- The Washington Times - Friday, September 13, 2019

Congress on Friday neared consideration of a bipartisan measure to protect banks that service state-legal marijuana businesses operating in the face of federal prohibition.

House Majority Leader Rep. Steny Hoyer told colleagues Thursday that he intends to have the full House of Representatives vote this month on the Secure and Fair Enforcement (SAFE) Banking Act, a spokesperson for the Maryland Democrat told The Washington Times.

“We’re discussing it with Members, but it hasn’t been scheduled just yet,” spokesperson Mariel Saez told The Times in an email.

Marijuana is federally outlawed on account of being categorized as a Scheduled 1 narcotic under the U.S. Controlled Substances Act. Thirty-three states have legalized marijuana for various degrees, however, complicating matters for banks who risk breaking federal law by servicing marijuana businesses.

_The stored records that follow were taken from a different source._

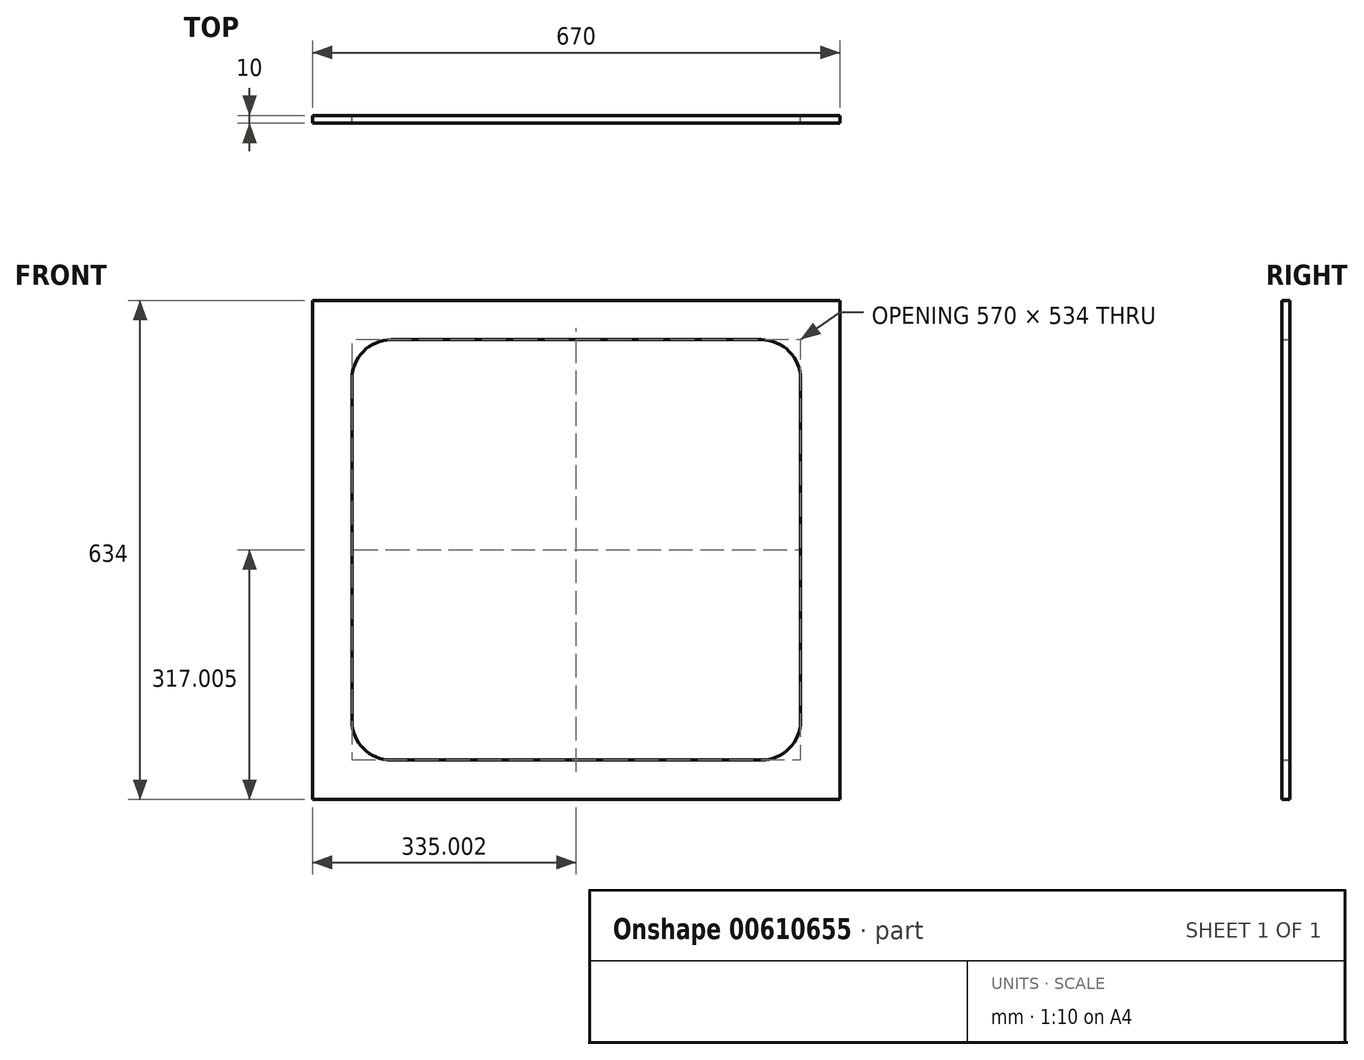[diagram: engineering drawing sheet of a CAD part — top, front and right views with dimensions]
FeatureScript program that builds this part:
annotation { "Feature Type Name" : "Feature", "Feature Type Description" : "" }
export const myFeature = defineFeature(function(context is Context, id is Id, definition is map)
    precondition{}
    {
        {
            var Q0;
            Q0=qCreatedBy(makeId("Front.planeOp"),FACE);
            var sketch = newSketch(context, id + "F0", { "sketchPlane" : qUnion([Q0])});
            skLineSegment(sketch, "E0.top", {"start": v(-341.35, -229.92) * mm, "end": v(328.65, -229.92) * mm});
            skLineSegment(sketch, "E1", {"start": v(-341.35, 404.08) * mm, "end": v(328.65, 404.08) * mm});
            skLineSegment(sketch, "E2", {"start": v(-341.35, 404.08) * mm, "end": v(-341.35, -229.92) * mm});
            skLineSegment(sketch, "E3", {"start": v(328.65, 404.08) * mm, "end": v(328.65, -229.92) * mm});
            skLineSegment(sketch, "E4", {"start": v(-241.35, 354.08) * mm, "end": v(228.65, 354.08) * mm});
            skLineSegment(sketch, "E5", {"start": v(-291.35, 304.08) * mm, "end": v(-291.35, -129.92) * mm});
            skLineSegment(sketch, "E6", {"start": v(-241.35, -179.92) * mm, "end": v(228.65, -179.92) * mm});
            skLineSegment(sketch, "E7", {"start": v(278.65, -129.92) * mm, "end": v(278.65, 304.08) * mm});
            skPoint(sketch, "E8.visualSharp", {"position": v(-291.35, 354.08) * mm});
            skArc(sketch, "E8.filletArc", {"start": v(-241.35, 354.08) * mm, "mid": v(-276.7, 339.44) * mm, "end": v(-291.35, 304.08) * mm});
            skPoint(sketch, "E9.visualSharp", {"position": v(278.65, 354.08) * mm});
            skArc(sketch, "E9.filletArc", {"start": v(278.65, 304.08) * mm, "mid": v(264, 339.44) * mm, "end": v(228.65, 354.08) * mm});
            skPoint(sketch, "E10.visualSharp", {"position": v(278.65, -179.92) * mm});
            skArc(sketch, "E10.filletArc", {"start": v(228.65, -179.92) * mm, "mid": v(264, -165.27) * mm, "end": v(278.65, -129.92) * mm});
            skPoint(sketch, "E11.visualSharp", {"position": v(-291.35, -179.92) * mm});
            skArc(sketch, "E11.filletArc", {"start": v(-291.35, -129.92) * mm, "mid": v(-276.7, -165.27) * mm, "end": v(-241.35, -179.92) * mm});
            skSolve(sketch);
        }
        {
            var Q0;
            Q0=makeQuery(id+"F0.imprint","IMPRINT",FACE,{"disambiguationData":[TD([[makeQuery(id+"F0.imprint","IMPRINT",EDGE,{"derivedFrom":sQuery(id+"F0.wireOp",EDGE,"E0.bottom")}),-1.0]])]});
            var Q1;
            Q1=makeQuery(id+"F0.imprint","IMPRINT",FACE,{"disambiguationData":[TD([[makeQuery(id+"F0.imprint","IMPRINT",EDGE,{"derivedFrom":sQuery(id+"F0.wireOp",EDGE,"E0.top")}),1.0]])]});
            extrude(context, id + "F1", {"entities" : qUnion([Q0, Q1]), "depth" : 10 * mm, "offsetDistance" : 25 * mm});
        }
    });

Introduced in the House by Rep. Earl Perlmutter, Colorado Democrat, the SAFE Banking Act would effectively establish protections for state-legal marijuana industry stakeholders by stating that “proceeds from a transaction conducted by a cannabis-related legitimate business shall not be considered as proceeds from an unlawful activity.”



A total of 206 cosponsors, including 26 Republicans, have signed on to support the House bill, while a companion version led by Sen. Jeff Merkley, Oregon Democrat, has garnered the support of 31 colleagues since being introduced in April.

First reported earlier Friday by the Marijuana Moment news site, the House leader’s push to move ahead this month with the SAFE Banking Act came amid similar efforts gaining steam across Capitol Hill. Senate Banking Chairman Mike Crapo, Idaho Republican, recently said that he hopes to vote before the end of of the year on a bill to similarly allow banks to serve marijuana-related businesses, Politico reported this week.

President Trump, for his part, recently reiterated that that he supports letting states decide whether they want to pass laws defying federal marijuana prohibition.

“It’s a very big subject and right now we are allowing states to make that decision,” Mr. Trump said last month. “A lot of states are making that decision, but we’re allowing states to make that decision.”